▸ **DATA TO PROCESS**

┌────────

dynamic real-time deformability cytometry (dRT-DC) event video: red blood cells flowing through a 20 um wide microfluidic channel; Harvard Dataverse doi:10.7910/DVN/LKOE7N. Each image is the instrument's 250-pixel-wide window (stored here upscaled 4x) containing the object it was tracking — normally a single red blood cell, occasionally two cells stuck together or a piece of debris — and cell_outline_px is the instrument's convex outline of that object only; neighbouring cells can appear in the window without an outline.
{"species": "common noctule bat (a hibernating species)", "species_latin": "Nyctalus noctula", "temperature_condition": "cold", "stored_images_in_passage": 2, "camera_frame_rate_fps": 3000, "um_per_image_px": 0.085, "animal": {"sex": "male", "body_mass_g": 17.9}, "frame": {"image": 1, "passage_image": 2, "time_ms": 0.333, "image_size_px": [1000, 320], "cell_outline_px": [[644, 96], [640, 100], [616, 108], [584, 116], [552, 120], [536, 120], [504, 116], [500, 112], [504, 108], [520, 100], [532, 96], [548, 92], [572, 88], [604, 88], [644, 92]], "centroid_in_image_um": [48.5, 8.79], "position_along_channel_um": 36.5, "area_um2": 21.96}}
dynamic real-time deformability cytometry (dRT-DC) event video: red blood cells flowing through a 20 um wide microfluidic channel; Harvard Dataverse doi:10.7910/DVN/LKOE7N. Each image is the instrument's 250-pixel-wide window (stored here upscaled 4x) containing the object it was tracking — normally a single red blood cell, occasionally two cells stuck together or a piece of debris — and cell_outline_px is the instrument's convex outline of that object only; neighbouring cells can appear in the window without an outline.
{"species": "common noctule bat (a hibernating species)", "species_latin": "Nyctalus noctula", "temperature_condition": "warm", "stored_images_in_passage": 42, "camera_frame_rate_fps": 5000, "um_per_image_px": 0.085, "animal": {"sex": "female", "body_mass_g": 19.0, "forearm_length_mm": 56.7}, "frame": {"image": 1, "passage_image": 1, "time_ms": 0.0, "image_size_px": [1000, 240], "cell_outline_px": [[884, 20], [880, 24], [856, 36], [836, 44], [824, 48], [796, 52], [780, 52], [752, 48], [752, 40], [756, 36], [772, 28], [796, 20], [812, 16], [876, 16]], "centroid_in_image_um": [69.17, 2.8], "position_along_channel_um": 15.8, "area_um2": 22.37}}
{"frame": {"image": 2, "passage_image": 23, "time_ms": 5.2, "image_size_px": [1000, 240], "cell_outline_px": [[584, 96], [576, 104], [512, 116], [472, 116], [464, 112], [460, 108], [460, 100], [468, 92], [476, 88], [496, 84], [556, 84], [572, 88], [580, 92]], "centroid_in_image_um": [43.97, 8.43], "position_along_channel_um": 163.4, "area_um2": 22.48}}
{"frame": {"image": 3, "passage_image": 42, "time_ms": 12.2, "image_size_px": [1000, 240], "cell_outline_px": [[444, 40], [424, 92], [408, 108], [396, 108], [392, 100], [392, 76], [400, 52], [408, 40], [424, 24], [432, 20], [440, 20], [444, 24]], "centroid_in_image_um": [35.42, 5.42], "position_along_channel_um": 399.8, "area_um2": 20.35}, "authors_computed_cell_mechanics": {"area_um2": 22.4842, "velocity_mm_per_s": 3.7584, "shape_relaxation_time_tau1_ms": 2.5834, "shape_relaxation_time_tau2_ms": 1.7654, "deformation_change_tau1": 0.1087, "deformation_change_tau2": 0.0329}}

└────────

▸ **TASK BRIEF**
Set down every record above exactly as given.

▸ **FINISHED EXERCISE**
dynamic real-time deformability cytometry (dRT-DC) event video: red blood cells flowing through a 20 um wide microfluidic channel; Harvard Dataverse doi:10.7910/DVN/LKOE7N. Each image is the instrument's 250-pixel-wide window (stored here upscaled 4x) containing the object it was tracking — normally a single red blood cell, occasionally two cells stuck together or a piece of debris — and cell_outline_px is the instrument's convex outline of that object only; neighbouring cells can appear in the window without an outline.
{"species": "common noctule bat (a hibernating species)", "species_latin": "Nyctalus noctula", "temperature_condition": "cold", "stored_images_in_passage": 2, "camera_frame_rate_fps": 3000, "um_per_image_px": 0.085, "animal": {"sex": "male", "body_mass_g": 17.9}, "frame": {"image": 1, "passage_image": 2, "time_ms": 0.333, "image_size_px": [1000, 320], "cell_outline_px": [[644, 96], [640, 100], [616, 108], [584, 116], [552, 120], [536, 120], [504, 116], [500, 112], [504, 108], [520, 100], [532, 96], [548, 92], [572, 88], [604, 88], [644, 92]], "centroid_in_image_um": [48.5, 8.79], "position_along_channel_um": 36.5, "area_um2": 21.96}}
dynamic real-time deformability cytometry (dRT-DC) event video: red blood cells flowing through a 20 um wide microfluidic channel; Harvard Dataverse doi:10.7910/DVN/LKOE7N. Each image is the instrument's 250-pixel-wide window (stored here upscaled 4x) containing the object it was tracking — normally a single red blood cell, occasionally two cells stuck together or a piece of debris — and cell_outline_px is the instrument's convex outline of that object only; neighbouring cells can appear in the window without an outline.
{"species": "common noctule bat (a hibernating species)", "species_latin": "Nyctalus noctula", "temperature_condition": "warm", "stored_images_in_passage": 42, "camera_frame_rate_fps": 5000, "um_per_image_px": 0.085, "animal": {"sex": "female", "body_mass_g": 19.0, "forearm_length_mm": 56.7}, "frame": {"image": 1, "passage_image": 1, "time_ms": 0.0, "image_size_px": [1000, 240], "cell_outline_px": [[884, 20], [880, 24], [856, 36], [836, 44], [824, 48], [796, 52], [780, 52], [752, 48], [752, 40], [756, 36], [772, 28], [796, 20], [812, 16], [876, 16]], "centroid_in_image_um": [69.17, 2.8], "position_along_channel_um": 15.8, "area_um2": 22.37}}
{"frame": {"image": 2, "passage_image": 23, "time_ms": 5.2, "image_size_px": [1000, 240], "cell_outline_px": [[584, 96], [576, 104], [512, 116], [472, 116], [464, 112], [460, 108], [460, 100], [468, 92], [476, 88], [496, 84], [556, 84], [572, 88], [580, 92]], "centroid_in_image_um": [43.97, 8.43], "position_along_channel_um": 163.4, "area_um2": 22.48}}
{"frame": {"image": 3, "passage_image": 42, "time_ms": 12.2, "image_size_px": [1000, 240], "cell_outline_px": [[444, 40], [424, 92], [408, 108], [396, 108], [392, 100], [392, 76], [400, 52], [408, 40], [424, 24], [432, 20], [440, 20], [444, 24]], "centroid_in_image_um": [35.42, 5.42], "position_along_channel_um": 399.8, "area_um2": 20.35}, "authors_computed_cell_mechanics": {"area_um2": 22.4842, "velocity_mm_per_s": 3.7584, "shape_relaxation_time_tau1_ms": 2.5834, "shape_relaxation_time_tau2_ms": 1.7654, "deformation_change_tau1": 0.1087, "deformation_change_tau2": 0.0329}}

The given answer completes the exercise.